MGTS is a recently identified thrombotic disorder that shares many features of heparin-induced thrombotic thrombocytopenia (HITT) but does not require heparin exposure.²¹ Instead, autoantibody activity against the platelet factor 4 (PF4) antigen on platelets is mediated through a monoclonal immunoglobulin, typically IgG, which leads to platelet activation and clot formation. Published cases are few but share a common presentation of recurrent, often severe thrombosis in atypical sites, and without identifiable risk factors. Conventional heparin-induced thrombotic thrombocytopenia diagnostics with ELISA-based PF4 antibody testing and serotonin release assays are positive; a causal association with the monoclonal gammopathy is observed when the isolated anti-PF4 antibodies are demonstrated to share the same molecular mass as the serum monoclonal protein.

Therapy for MGTS includes anticoagulation as well as antineoplastic therapy that targets the underlying clonal proliferation. Plasma exchange and the off-label use of antibody-depleting therapies such as the neonatal Fc receptor inhibitor efgartigimod²² and the IgG-degrading enzyme imlifidase may also be considered.

MGCS defines a heterogeneous group of disorders in which disease manifestations are governed by a toxic monoclonal paraprotein produced by an indolent lymphoproliferative clone. Common syndromes principally affect renal, neurologic, and cutaneous organ systems, although hematologic and other systemic syndromes are also recognized. Understanding the workup of monoclonal gammopathy, its epidemiology, and assays to evaluate the causality between the monoclonal protein and the clinical syndrome is critical to the clinicopathologic diagnosis of these disorders. Therapy often relies on clone-directed therapy, although occasionally patients may benefit from cytokine blockade or antibody-depleting therapies.

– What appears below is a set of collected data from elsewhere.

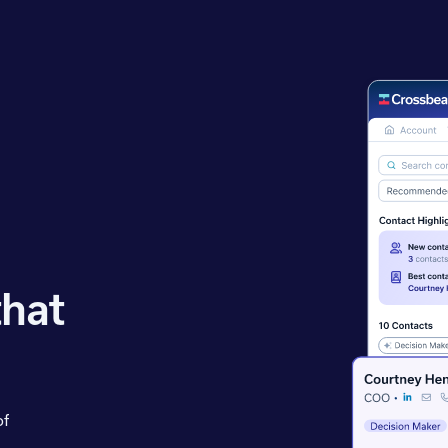
that
of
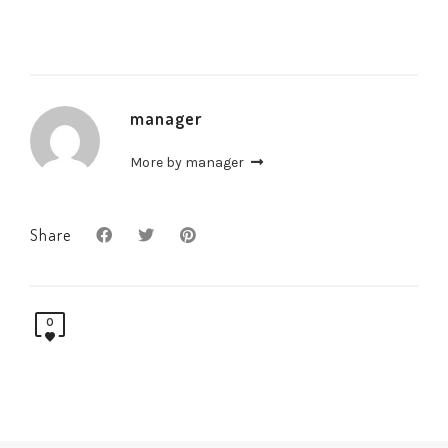
manager
More by manager
Share
0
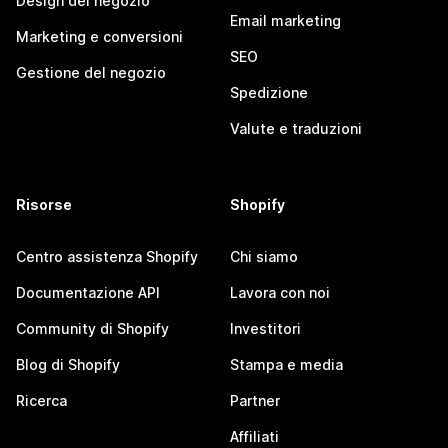
Design del negozio
Email marketing
Marketing e conversioni
SEO
Gestione del negozio
Spedizione
Valute e traduzioni
Risorse
Shopify
Centro assistenza Shopify
Chi siamo
Documentazione API
Lavora con noi
Community di Shopify
Investitori
Blog di Shopify
Stampa e media
Ricerca
Partner
Affiliati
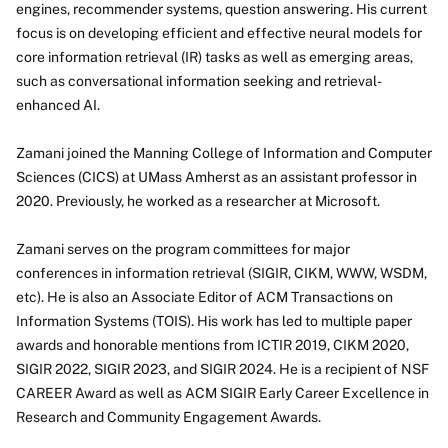
engines, recommender systems, question answering. His current
focus is on developing efficient and effective neural models for
core information retrieval (IR) tasks as well as emerging areas,
such as conversational information seeking and retrieval-
enhanced AI.
Zamani joined the Manning College of Information and Computer
Sciences (CICS) at UMass Amherst as an assistant professor in
2020. Previously, he worked as a researcher at Microsoft.
Zamani serves on the program committees for major
conferences in information retrieval (SIGIR, CIKM, WWW, WSDM,
etc). He is also an Associate Editor of ACM Transactions on
Information Systems (TOIS). His work has led to multiple paper
awards and honorable mentions from ICTIR 2019, CIKM 2020,
SIGIR 2022, SIGIR 2023, and SIGIR 2024. He is a recipient of NSF
CAREER Award as well as ACM SIGIR Early Career Excellence in
Research and Community Engagement Awards.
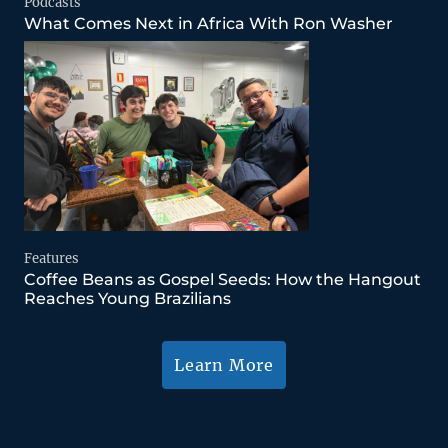
Podcasts
What Comes Next in Africa With Ron Washer
Features
Coffee Beans as Gospel Seeds: How the Hangout
Reaches Young Brazilians
Learn More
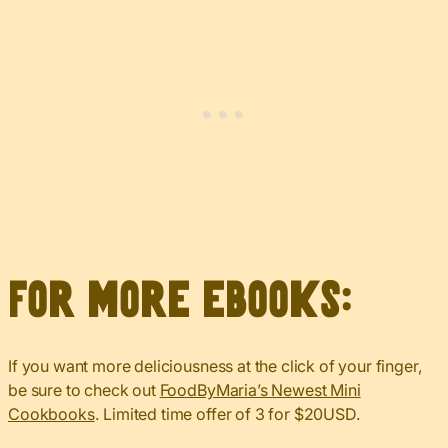
For more eBooks:
If you want more deliciousness at the click of your finger,
be sure to check out
FoodByMaria’s Newest Mini
Cookbooks
. Limited time offer of 3 for $20USD.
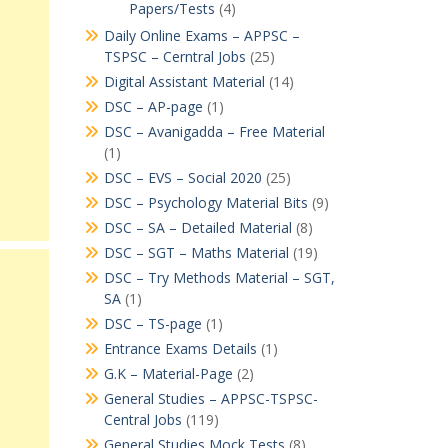
Papers/Tests
(4)
Daily Online Exams – APPSC –
TSPSC – Cerntral Jobs
(25)
Digital Assistant Material
(14)
DSC – AP-page
(1)
DSC – Avanigadda – Free Material
(1)
DSC – EVS – Social 2020
(25)
DSC – Psychology Material Bits
(9)
DSC – SA – Detailed Material
(8)
DSC – SGT – Maths Material
(19)
DSC – Try Methods Material – SGT,
SA
(1)
DSC – TS-page
(1)
Entrance Exams Details
(1)
G.K – Material-Page
(2)
General Studies – APPSC-TSPSC-
Central Jobs
(119)
General Studies Mock Tests
(8)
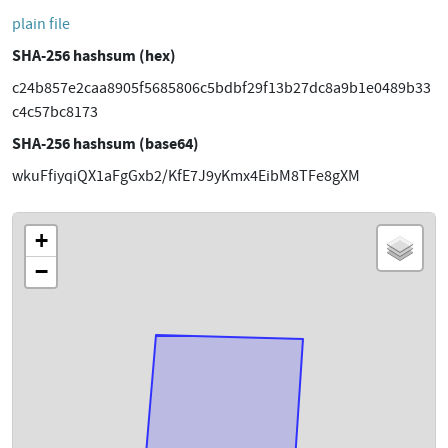
plain file
SHA-256 hashsum (hex)
c24b857e2caa8905f5685806c5bdbf29f13b27dc8a9b1e0489b33
c4c57bc8173
SHA-256 hashsum (base64)
wkuFfiyqiQX1aFgGxb2/KfE7J9yKmx4EibM8TFe8gXM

David Iberri reports no competing financial interests to declare.

Michaela Liedtke reports research funding from Caelum, Janssen, BMS, Gilead, AbbVie, Allogene, and Seagen and Biomea; has participated in advisory committees for AbbVie, Kite, and BMS; and is on the scientific advisory board for Nexcella.

David Iberri: The authors discuss off-label drug use.

Michaela Liedtke: The authors discuss off-label drug use.